Offering refugees a home in Berlin

The housing market in Berlin is currently under pressure. Too few new flats are being built, social housing is no longer being earmarked for this purpose, suitable properties are becoming a scarce commodity and rents are rising continuously. Almost everyone in Berlin who is looking for a rental flat is affected by the consequences. Refugees feel them particularly keenly. They often search for housing for years, while waiting in often overcrowded accommodation.

With our project, we want to get to the bottom of the causes of the problematic housing situation for refugees in Berlin. It is important to us to take into account the complexity of the issue and to share information transparently. In the second step, we want to bring committed people and decision-makers into dialogue with each other. After all, we are convinced that no single player can solve the current challenges alone. If something is to change on the housing market in favour of refugees, then everyone needs to get involved: politicians, administrators, civil society and business.

The project is funded by the Open Society Foundation.

"Is migration seen as a disruptive, temporary crisis or as a permanent event that can be shaped positively? Only the second perspective offers the opportunity to understand and utilise migration as a win-win situation. This makes it all the more important to understand the initial situation and the needs of all those involved. The publication 'Berliner Stimmen' by Julia Kaesemann provides an excellent basis for this."

- Prof Dr Gesine Schwan

Publication: Creating results that last

To this end, we are talking to people from politics, administration, civil society and the (property) industry. Through these background discussions, around 60 interviews and site visits, we will have gathered numerous perspectives and ideas by summer 2024. They are all into a publication which we were able to publish in June 2024. In particular, we shed light on:

  • the landscape of Berlin's refugee accommodation and its challenges
  • the Berlin housing market, especially in the affordable price segment
  • Various strategies for creating more living space
  • Forms of discrimination against refugees on the Berlin housing market
  • Special risks for vulnerable people in the area of housing
  • the current difficulties of the Berlin administration in dealing with refugees
  • the contribution, but also the needs of engaged civil society

"In cities, we are still finding it difficult to cope with the dynamic nature of the refugee situation and the uncertainty and unpredictability that comes with it. There is a lack of good solutions for dealing with fluctuation and constantly changing numbers."

Dr B. Reimann, German Institute of Urban Affairs

"Conservatively estimated, we should be working towards being able to permanently accommodate up to 60,000 people in Berlin, although some projections assume even higher numbers. The structures currently lacking for this urgently need to be established."

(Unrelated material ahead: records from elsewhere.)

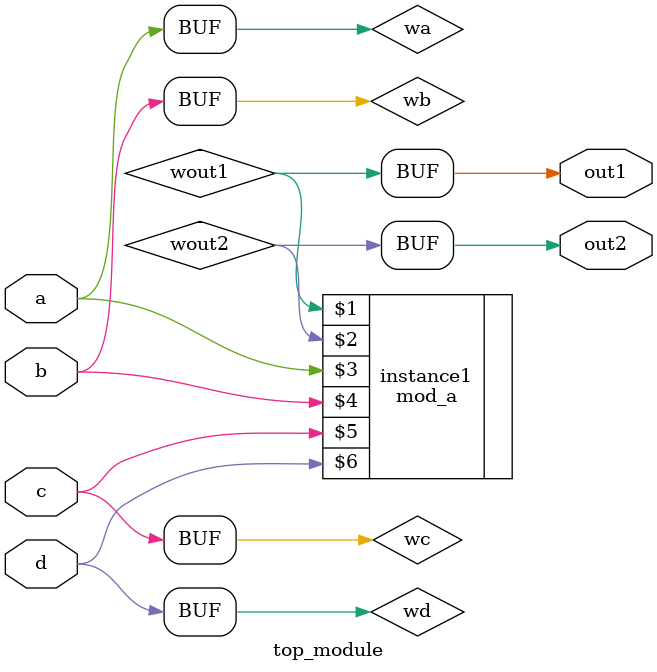
<source format=v>
module top_module (
  input a,
  input b,
  input c,
  input d,
  output out1,
  output out2
);

  wire wout1, wout2, wa, wb, wc, wd;

  mod_a instance1 (
    wout1,
    wout2,
    wa,
    wb,
    wc,
    wd
  );

  assign out1 = wout1;
  assign out2 = wout2;

  assign wa = a;
  assign wb = b;
  assign wc = c;
  assign wd = d;


endmodule

</source>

O. Nöll, Friedrichshain-Kreuzberg City Councillor

"Since around 2018 at the latest, the housing situation in Berlin can be described as a state of emergency. Without a certificate of eligibility for housing, participation in projects or access to the few special contingents, the chances of finding affordable housing are now slim."

I. Giwer-Gaul, Gewobag AG Berlin

"You have to recognise with respect how many people Berlin takes in and accommodates. What worries us, however, is that it has only been emergency management for years. We can't get out of crisis mode and only react instead of acting."

H. Spöhr, Der Paritätische Wohlfahrtsverband e.V.

Trialogue: Stimulating conversations that work

Also in June 2024, a trialogue took place at the Brandenburg Gate, where we Representatives from all sectors together at one table. Around 70 people who are involved both strategically and operationally with the topic of accommodation in Berlin accepted our invitation - including four people who gave keynote speeches to provide an overview of the current situation in Berlin. Overview of the status quo of their work:

  • Senator Christian Gaebler, Senator for Urban Development, Building and Housing of the State of Berlin (SenCity)
  • State Secretary Aziz Buzkurt from the Senate Department for Labour, Social Affairs, Equality, Integration, Diversity and Anti-Discrimination of the State of Berlin (SenASGIVA)
  • Sandra Wehrmann, Director of the degewo AG
  • Angelika Warning, Project Manager of the WOHNBRÜCKE Berlin-Mitte 

Moderated by Prof Dr Gesine Schwan, the plenary session created a space for exchange and discussion of various solution strategies. In the afternoon, the participants also divided into three workshops in order to focus specifically on particularly challenging aspects: Supported by the Hoffnungshäuser Foundation from Baden-Württemberg, the first workshop on the topic of Lighthouse projects in accommodation and the private housing market for refugees. Workshop number two, led by ASUM gGmbH and Fair mieten - Fair wohnen, focussed on the following topic Discrimination against refugees on the housing market. And workshop number three, moderated by moveGLOBAL and interkular gGmbH, focussed on the question of how committed people can prepare themselves for the future. Excessive demands when working with refugees can protect them.

We would like to thank all the active moderators and guests who tackled these challenging topics together!

  • You are interested in our Project?
  • You have Questions or suggestions to this?
  • Or you have Ideas for a follow-up project on the topic?